_Aim of the exercise:_
Could you return the lines below exactly, from the first line up to and including the line that holds "chandelier: none [461,98,567,232]"?

_Exercise materials:_

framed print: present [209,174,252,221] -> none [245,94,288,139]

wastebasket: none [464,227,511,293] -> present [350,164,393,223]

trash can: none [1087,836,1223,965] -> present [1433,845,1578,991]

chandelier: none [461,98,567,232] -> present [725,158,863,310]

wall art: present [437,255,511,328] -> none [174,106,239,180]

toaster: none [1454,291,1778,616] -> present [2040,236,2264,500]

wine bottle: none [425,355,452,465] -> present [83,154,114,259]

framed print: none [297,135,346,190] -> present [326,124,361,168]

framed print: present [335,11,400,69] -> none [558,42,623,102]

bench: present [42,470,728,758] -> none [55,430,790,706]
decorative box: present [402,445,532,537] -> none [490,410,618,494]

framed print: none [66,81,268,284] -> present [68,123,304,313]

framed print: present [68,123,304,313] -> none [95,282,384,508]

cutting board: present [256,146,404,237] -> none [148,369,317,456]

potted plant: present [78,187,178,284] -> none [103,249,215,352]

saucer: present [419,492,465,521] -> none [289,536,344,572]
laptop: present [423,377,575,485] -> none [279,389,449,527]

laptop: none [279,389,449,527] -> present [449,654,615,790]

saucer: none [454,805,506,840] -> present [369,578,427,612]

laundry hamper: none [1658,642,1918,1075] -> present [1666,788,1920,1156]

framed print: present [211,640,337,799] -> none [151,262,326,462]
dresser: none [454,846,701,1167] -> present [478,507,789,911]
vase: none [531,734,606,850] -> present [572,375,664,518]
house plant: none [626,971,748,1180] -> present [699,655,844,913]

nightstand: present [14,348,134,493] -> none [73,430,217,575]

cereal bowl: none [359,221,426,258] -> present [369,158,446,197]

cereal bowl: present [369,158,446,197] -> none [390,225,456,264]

_Answer space:_
framed print: present [209,174,252,221] -> none [245,94,288,139]

wastebasket: none [464,227,511,293] -> present [350,164,393,223]

trash can: none [1087,836,1223,965] -> present [1433,845,1578,991]

chandelier: none [461,98,567,232] -> present [725,158,863,310]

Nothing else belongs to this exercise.